As per a legend, Vayu Bhaghvan and Adiseshan had a dispute to find out who is superior, to prove the superiority adiseshan encircled the Kailasam, Vayu tried to remove this encircle by creating santamarutham (Twister).
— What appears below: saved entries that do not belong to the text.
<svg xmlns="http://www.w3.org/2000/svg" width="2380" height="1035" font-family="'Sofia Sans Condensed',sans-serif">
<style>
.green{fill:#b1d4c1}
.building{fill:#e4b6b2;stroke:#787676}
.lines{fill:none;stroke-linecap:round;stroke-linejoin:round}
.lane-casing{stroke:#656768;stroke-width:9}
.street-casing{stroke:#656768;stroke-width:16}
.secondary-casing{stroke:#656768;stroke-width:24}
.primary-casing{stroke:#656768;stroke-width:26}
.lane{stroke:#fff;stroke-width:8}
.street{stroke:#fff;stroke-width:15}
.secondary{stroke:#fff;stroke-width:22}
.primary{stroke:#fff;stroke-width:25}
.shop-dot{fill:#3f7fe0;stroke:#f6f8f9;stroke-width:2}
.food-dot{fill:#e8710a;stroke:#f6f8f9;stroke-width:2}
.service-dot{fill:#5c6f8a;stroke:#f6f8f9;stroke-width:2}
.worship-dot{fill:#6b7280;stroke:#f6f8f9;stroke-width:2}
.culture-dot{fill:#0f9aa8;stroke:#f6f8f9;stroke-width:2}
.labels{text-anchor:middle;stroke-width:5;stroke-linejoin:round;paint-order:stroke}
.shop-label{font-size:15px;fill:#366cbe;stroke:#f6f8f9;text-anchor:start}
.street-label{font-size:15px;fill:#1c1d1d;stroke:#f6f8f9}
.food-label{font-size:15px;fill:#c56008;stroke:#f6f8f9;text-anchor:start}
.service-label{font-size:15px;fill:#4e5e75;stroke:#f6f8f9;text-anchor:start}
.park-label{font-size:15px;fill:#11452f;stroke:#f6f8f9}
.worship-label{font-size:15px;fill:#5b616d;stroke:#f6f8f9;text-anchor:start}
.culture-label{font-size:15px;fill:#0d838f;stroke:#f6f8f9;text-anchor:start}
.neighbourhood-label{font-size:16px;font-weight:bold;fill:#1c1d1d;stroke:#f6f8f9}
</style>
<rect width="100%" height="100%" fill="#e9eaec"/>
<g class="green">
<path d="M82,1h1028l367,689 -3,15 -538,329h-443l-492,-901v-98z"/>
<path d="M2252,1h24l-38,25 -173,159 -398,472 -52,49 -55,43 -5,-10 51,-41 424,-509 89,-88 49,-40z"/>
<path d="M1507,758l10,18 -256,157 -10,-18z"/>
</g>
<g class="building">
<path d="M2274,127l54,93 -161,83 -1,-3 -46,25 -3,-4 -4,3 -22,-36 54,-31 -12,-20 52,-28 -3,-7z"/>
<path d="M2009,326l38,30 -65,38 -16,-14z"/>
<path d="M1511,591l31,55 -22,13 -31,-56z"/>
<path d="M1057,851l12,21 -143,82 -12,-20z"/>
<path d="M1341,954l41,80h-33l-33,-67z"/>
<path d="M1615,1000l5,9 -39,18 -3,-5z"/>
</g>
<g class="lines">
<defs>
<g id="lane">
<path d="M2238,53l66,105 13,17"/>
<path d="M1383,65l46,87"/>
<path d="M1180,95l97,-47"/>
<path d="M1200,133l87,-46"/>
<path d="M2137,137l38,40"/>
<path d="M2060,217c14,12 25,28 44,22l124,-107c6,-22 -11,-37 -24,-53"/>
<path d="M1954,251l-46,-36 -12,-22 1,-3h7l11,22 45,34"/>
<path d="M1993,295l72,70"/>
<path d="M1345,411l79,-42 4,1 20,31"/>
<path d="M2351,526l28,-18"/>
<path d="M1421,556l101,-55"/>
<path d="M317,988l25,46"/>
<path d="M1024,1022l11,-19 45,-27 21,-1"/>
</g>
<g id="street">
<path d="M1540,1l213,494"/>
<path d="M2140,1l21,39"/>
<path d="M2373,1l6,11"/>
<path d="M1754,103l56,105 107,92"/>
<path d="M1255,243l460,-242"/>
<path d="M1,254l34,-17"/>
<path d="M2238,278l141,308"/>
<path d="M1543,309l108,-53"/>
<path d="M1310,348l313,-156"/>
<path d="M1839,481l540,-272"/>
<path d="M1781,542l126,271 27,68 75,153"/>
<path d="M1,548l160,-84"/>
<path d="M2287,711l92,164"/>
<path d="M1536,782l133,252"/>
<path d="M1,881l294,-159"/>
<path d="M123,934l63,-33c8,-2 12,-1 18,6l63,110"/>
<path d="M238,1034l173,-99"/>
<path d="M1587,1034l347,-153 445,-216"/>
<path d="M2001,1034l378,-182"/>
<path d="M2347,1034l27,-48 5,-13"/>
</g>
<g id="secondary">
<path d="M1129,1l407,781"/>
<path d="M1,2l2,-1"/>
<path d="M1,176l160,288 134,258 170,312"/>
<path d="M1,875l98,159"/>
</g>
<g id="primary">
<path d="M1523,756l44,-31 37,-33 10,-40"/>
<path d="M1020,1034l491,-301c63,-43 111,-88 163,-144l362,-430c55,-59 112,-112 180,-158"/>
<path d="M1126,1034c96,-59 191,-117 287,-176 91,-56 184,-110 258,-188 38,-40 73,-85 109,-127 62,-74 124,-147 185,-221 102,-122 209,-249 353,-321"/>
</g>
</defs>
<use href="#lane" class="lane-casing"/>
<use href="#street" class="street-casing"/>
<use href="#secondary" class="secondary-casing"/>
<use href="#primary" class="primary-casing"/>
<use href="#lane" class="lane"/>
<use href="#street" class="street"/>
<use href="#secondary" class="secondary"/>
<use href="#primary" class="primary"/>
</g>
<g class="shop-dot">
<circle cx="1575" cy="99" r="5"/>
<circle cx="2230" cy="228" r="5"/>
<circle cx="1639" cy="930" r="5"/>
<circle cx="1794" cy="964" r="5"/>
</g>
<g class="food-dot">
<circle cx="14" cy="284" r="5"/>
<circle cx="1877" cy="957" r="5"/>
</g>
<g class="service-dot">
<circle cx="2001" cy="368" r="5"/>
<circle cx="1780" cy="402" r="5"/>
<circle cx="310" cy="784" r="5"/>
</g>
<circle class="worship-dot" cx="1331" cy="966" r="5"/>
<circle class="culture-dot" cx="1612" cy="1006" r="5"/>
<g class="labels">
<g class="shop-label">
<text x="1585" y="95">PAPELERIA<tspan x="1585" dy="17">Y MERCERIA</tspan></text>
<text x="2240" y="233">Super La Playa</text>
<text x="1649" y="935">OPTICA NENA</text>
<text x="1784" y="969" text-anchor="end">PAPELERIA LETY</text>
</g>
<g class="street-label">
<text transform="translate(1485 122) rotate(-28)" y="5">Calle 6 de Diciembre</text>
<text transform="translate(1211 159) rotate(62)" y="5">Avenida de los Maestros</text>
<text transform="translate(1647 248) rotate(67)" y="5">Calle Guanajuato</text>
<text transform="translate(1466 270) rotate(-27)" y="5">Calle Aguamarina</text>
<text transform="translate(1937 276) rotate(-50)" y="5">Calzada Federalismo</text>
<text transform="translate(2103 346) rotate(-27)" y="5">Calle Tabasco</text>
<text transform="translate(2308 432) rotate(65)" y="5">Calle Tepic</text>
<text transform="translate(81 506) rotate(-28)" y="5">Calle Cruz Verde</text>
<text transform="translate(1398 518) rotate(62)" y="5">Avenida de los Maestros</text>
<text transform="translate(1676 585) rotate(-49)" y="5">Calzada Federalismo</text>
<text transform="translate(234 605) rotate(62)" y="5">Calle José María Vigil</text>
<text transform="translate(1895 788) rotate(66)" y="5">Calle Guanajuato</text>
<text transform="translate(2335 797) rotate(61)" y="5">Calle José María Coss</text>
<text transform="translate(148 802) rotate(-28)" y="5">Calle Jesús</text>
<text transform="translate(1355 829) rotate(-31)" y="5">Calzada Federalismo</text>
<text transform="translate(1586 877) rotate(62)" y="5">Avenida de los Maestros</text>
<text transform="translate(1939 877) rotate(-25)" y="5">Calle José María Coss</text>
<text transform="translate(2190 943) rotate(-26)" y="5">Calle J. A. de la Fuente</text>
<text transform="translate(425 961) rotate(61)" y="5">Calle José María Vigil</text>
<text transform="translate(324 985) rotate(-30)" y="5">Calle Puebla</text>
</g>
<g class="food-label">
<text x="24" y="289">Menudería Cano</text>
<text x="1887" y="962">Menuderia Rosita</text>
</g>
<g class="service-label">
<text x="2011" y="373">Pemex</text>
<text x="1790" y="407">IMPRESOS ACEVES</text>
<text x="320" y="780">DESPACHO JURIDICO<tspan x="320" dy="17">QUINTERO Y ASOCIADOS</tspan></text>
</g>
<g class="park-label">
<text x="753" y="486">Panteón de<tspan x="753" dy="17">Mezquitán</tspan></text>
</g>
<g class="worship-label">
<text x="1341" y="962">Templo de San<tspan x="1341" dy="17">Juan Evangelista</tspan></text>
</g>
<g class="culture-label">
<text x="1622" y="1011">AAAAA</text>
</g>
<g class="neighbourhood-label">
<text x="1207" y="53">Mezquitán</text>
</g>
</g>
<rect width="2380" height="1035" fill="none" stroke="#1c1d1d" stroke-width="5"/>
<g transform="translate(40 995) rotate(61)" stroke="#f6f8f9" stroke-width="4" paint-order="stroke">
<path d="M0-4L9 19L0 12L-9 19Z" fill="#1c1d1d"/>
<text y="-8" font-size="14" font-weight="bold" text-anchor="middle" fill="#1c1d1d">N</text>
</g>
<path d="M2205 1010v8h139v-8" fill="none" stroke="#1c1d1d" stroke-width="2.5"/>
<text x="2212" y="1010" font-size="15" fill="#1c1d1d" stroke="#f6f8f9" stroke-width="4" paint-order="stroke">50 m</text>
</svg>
Because of the santamarutham, 8 kodumudigal (parts) fell from kailasam into 8 different places which are Thirugonamalai, Sri Lanka, Thirukalahasti, Thiruchiramalai, Thiruengoimalai or Thiruenkoimalai, Rajathagiri, Neerthagiri, Ratnagiri, and Suwethagiri or Thirupangeeli.

== Significance ==
It is one of the shrines of the 275 Paadal Petra Sthalams - Shiva Sthalams glorified in the early medieval Tevaram poems by Tamil Saivite Nayanar Tirugnanasambandar.

== Literary Mention ==
Tirugnanasambandar describes the feature of the deity as:

வினையாயின தீர்த்(து)அருளே புரியும் விகிர்தன் விரிகொன்றை

நனையார் முடிமேல் மதியஞ் சூடுநம்பா நலமல்கு

தனையார் கமல மலர் மேல் உறைவான் தலையோ(டு)அனல் ஏந்தும்

எனை ஆளுடையான் உமையாளோடும் ஈங்கோய் மலையாரே.